ACTION ITEM: Return each line in the records below that includes "pixels".

RECORD EXTRACTS:
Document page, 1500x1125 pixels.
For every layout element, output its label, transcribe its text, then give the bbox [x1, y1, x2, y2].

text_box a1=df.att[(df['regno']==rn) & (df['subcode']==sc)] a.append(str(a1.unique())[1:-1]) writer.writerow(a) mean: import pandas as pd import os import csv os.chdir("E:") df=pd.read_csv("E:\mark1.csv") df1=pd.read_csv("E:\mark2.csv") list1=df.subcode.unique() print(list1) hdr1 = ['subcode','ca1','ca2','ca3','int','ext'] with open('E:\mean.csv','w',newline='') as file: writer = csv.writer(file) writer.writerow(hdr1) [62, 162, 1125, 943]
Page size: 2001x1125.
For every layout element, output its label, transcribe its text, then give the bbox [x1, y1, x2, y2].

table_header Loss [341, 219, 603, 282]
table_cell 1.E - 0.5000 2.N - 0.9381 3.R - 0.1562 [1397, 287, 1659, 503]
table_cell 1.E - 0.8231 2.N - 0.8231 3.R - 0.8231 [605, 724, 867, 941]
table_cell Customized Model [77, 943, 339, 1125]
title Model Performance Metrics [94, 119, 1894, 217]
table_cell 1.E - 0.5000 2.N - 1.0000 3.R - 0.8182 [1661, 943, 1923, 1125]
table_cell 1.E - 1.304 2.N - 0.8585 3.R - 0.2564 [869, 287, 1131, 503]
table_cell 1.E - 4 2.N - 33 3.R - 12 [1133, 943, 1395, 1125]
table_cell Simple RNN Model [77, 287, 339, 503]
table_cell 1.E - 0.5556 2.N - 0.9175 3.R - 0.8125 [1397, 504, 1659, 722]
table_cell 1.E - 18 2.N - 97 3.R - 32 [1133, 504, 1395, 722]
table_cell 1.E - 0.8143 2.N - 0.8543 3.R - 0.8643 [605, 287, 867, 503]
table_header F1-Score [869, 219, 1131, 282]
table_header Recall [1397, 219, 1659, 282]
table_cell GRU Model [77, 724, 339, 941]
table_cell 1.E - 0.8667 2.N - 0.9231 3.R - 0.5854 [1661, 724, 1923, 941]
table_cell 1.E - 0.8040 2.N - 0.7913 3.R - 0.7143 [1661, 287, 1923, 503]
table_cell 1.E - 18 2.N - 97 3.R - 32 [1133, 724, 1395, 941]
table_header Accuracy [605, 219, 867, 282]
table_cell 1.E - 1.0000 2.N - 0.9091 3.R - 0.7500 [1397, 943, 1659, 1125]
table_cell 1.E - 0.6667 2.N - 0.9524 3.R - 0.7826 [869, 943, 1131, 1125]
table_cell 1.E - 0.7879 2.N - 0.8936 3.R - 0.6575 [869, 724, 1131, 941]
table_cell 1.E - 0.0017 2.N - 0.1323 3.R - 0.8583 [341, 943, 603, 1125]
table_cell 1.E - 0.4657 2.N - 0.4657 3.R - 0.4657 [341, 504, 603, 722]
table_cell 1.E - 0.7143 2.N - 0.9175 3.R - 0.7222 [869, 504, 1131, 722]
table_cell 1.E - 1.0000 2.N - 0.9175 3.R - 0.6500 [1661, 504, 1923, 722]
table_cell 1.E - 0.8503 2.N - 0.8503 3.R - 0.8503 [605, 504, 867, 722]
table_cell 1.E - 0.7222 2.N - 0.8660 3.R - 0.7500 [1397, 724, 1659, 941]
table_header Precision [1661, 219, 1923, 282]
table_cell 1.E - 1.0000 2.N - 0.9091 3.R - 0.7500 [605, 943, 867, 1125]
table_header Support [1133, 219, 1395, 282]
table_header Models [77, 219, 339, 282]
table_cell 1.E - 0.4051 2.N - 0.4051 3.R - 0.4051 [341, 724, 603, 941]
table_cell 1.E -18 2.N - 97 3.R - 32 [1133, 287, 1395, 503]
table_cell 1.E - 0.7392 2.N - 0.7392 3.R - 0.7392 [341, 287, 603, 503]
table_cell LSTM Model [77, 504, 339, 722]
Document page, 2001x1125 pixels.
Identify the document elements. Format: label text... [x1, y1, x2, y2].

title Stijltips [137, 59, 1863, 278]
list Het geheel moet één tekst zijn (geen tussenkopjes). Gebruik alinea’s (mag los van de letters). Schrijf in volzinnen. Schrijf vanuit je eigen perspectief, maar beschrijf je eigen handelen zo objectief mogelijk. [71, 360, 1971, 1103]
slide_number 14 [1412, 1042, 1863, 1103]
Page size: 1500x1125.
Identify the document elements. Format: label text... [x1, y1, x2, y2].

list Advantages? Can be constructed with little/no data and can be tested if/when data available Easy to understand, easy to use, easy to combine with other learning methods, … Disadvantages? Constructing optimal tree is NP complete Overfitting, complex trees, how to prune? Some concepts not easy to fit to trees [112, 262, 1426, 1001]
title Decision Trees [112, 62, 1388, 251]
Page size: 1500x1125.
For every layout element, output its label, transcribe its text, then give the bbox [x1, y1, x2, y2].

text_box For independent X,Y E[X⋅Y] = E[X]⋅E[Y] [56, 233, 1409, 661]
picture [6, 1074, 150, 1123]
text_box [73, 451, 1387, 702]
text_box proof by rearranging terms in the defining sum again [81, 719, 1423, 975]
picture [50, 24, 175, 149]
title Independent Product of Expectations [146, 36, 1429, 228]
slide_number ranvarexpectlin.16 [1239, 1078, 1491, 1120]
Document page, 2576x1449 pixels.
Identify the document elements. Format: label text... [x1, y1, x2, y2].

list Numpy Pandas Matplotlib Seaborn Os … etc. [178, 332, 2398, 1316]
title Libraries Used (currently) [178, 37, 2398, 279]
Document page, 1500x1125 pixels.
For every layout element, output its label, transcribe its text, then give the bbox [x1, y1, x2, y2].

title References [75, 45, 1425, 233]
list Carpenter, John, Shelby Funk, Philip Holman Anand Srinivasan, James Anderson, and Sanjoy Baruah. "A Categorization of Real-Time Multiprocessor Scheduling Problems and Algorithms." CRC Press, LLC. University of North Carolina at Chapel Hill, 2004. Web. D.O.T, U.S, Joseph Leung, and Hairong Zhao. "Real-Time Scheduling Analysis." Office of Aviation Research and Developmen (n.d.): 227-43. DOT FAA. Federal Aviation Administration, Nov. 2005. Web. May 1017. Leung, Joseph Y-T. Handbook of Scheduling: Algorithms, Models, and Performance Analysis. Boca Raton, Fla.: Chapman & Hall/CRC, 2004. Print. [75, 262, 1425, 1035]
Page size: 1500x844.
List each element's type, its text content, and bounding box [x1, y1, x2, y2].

THE COMPLETED TASK:
Document page, 1500x1125 pixels.
Document page, 2001x1125 pixels.
Document page, 2576x1449 pixels.
Document page, 1500x1125 pixels.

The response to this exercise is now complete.